Please retype the entries below exactly as they appear, starting at the line that contains "19:00, 17:00, 18:00" and ending at the line that contains "Between 99103 and", with both of those lines included.

DATASET CONTENT Block Start

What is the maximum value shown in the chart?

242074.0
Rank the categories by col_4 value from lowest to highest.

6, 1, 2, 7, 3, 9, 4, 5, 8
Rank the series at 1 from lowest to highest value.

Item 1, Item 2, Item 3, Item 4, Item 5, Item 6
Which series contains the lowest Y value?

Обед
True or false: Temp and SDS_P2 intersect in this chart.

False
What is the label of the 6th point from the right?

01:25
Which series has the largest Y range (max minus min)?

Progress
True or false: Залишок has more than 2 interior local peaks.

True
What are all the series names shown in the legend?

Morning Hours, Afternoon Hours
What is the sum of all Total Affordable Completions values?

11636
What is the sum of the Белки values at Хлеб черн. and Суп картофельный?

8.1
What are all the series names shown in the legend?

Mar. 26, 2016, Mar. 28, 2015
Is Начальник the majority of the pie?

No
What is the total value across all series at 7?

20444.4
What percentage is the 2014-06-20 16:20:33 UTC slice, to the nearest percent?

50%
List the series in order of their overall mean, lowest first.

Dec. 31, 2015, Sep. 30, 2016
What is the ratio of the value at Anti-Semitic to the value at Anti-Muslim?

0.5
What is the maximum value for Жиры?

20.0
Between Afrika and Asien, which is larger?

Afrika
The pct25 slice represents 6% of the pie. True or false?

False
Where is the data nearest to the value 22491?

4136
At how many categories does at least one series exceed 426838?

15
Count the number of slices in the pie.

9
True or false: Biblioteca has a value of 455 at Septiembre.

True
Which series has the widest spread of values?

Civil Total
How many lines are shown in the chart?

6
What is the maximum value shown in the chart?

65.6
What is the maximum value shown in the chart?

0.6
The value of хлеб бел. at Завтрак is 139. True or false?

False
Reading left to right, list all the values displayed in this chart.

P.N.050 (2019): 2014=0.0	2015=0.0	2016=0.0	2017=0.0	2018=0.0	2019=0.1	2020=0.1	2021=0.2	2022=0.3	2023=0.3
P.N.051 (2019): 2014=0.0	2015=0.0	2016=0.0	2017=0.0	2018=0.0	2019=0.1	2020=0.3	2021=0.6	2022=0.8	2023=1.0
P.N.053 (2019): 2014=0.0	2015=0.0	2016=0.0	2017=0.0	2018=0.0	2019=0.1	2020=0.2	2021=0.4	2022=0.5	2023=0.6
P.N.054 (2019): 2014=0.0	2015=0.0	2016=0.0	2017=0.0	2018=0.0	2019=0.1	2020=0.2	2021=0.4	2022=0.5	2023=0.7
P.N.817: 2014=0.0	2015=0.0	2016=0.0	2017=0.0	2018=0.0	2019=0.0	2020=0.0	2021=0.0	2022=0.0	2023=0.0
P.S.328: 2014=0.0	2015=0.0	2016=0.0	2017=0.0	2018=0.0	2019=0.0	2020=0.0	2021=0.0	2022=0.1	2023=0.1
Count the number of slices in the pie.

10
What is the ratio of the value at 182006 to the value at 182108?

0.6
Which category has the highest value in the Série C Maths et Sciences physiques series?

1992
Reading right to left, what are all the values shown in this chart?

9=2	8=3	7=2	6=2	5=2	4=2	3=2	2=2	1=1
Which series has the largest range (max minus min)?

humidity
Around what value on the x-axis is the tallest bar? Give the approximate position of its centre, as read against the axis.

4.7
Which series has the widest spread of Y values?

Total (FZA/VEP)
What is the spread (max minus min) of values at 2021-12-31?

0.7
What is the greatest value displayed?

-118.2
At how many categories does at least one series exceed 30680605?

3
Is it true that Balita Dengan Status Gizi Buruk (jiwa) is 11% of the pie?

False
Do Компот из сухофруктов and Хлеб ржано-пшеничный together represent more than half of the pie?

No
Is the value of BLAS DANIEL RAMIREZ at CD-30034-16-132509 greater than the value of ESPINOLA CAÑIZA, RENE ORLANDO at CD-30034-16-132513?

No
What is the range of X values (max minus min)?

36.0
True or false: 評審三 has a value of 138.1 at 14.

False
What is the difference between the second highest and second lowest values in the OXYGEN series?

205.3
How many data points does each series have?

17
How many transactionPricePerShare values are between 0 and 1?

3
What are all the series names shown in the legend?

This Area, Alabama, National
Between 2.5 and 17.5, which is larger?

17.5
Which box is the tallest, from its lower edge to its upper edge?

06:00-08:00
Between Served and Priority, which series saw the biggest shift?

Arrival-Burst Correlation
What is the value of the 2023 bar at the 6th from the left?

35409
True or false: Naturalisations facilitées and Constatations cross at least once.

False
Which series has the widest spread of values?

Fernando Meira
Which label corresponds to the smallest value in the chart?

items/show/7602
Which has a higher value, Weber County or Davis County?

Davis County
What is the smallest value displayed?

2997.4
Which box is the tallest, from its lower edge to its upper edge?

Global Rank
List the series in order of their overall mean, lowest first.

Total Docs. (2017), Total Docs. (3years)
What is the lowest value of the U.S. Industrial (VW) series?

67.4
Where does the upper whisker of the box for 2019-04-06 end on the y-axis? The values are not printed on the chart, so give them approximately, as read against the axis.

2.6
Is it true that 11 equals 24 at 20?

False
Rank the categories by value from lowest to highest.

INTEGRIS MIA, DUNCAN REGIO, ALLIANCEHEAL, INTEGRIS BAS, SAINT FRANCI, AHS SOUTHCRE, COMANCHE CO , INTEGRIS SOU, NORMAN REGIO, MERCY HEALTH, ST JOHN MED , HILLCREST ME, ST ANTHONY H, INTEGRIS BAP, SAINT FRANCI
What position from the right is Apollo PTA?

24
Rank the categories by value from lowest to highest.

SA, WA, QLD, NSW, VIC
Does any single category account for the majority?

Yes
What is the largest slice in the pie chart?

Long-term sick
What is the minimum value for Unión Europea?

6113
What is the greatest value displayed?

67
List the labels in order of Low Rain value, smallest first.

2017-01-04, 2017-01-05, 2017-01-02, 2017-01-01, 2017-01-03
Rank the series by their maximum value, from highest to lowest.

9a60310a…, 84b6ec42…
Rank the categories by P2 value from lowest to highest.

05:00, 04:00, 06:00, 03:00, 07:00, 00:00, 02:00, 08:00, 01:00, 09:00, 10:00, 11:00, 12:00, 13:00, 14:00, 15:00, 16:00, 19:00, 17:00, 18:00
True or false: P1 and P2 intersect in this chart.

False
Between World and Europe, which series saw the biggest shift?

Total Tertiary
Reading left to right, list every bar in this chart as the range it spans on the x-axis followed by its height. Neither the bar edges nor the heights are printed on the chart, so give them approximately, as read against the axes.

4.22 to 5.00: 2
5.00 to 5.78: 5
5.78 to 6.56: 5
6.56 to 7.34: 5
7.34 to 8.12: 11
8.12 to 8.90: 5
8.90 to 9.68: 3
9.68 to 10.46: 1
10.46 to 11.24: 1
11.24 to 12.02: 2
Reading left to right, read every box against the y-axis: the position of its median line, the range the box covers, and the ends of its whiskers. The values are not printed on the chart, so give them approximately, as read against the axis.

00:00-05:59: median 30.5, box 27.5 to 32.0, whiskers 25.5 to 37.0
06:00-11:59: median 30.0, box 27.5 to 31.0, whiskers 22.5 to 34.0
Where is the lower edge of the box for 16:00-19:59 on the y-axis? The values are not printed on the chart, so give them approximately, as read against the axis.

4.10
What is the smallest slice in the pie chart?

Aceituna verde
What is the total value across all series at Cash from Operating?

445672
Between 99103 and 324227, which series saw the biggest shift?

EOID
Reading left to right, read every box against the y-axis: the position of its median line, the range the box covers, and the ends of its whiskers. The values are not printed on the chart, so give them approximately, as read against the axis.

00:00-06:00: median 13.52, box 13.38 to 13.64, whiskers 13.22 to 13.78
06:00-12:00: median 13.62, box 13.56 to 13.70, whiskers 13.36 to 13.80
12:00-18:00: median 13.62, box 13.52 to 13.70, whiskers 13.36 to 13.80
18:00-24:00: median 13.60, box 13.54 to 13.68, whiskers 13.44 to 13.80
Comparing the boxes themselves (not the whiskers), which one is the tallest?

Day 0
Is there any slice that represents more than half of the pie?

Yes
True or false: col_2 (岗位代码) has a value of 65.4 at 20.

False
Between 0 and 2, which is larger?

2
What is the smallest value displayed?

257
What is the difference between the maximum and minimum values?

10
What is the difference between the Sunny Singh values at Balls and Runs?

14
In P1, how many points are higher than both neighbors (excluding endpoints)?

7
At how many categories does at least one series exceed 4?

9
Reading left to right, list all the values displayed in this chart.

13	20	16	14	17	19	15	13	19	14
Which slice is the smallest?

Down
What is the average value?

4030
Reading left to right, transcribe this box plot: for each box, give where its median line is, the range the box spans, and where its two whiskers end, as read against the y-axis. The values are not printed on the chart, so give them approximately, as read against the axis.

DATASET CONTENT Block End

**RESPONSE**:
05:00, 04:00, 06:00, 03:00, 07:00, 00:00, 02:00, 08:00, 01:00, 09:00, 10:00, 11:00, 12:00, 13:00, 14:00, 15:00, 16:00, 19:00, 17:00, 18:00
True or false: P1 and P2 intersect in this chart.

False
Between World and Europe, which series saw the biggest shift?

Total Tertiary
Reading left to right, list every bar in this chart as the range it spans on the x-axis followed by its height. Neither the bar edges nor the heights are printed on the chart, so give them approximately, as read against the axes.

4.22 to 5.00: 2
5.00 to 5.78: 5
5.78 to 6.56: 5
6.56 to 7.34: 5
7.34 to 8.12: 11
8.12 to 8.90: 5
8.90 to 9.68: 3
9.68 to 10.46: 1
10.46 to 11.24: 1
11.24 to 12.02: 2
Reading left to right, read every box against the y-axis: the position of its median line, the range the box covers, and the ends of its whiskers. The values are not printed on the chart, so give them approximately, as read against the axis.

00:00-05:59: median 30.5, box 27.5 to 32.0, whiskers 25.5 to 37.0
06:00-11:59: median 30.0, box 27.5 to 31.0, whiskers 22.5 to 34.0
Where is the lower edge of the box for 16:00-19:59 on the y-axis? The values are not printed on the chart, so give them approximately, as read against the axis.

4.10
What is the smallest slice in the pie chart?

Aceituna verde
What is the total value across all series at Cash from Operating?

445672
Between 99103 and 324227, which series saw the biggest shift?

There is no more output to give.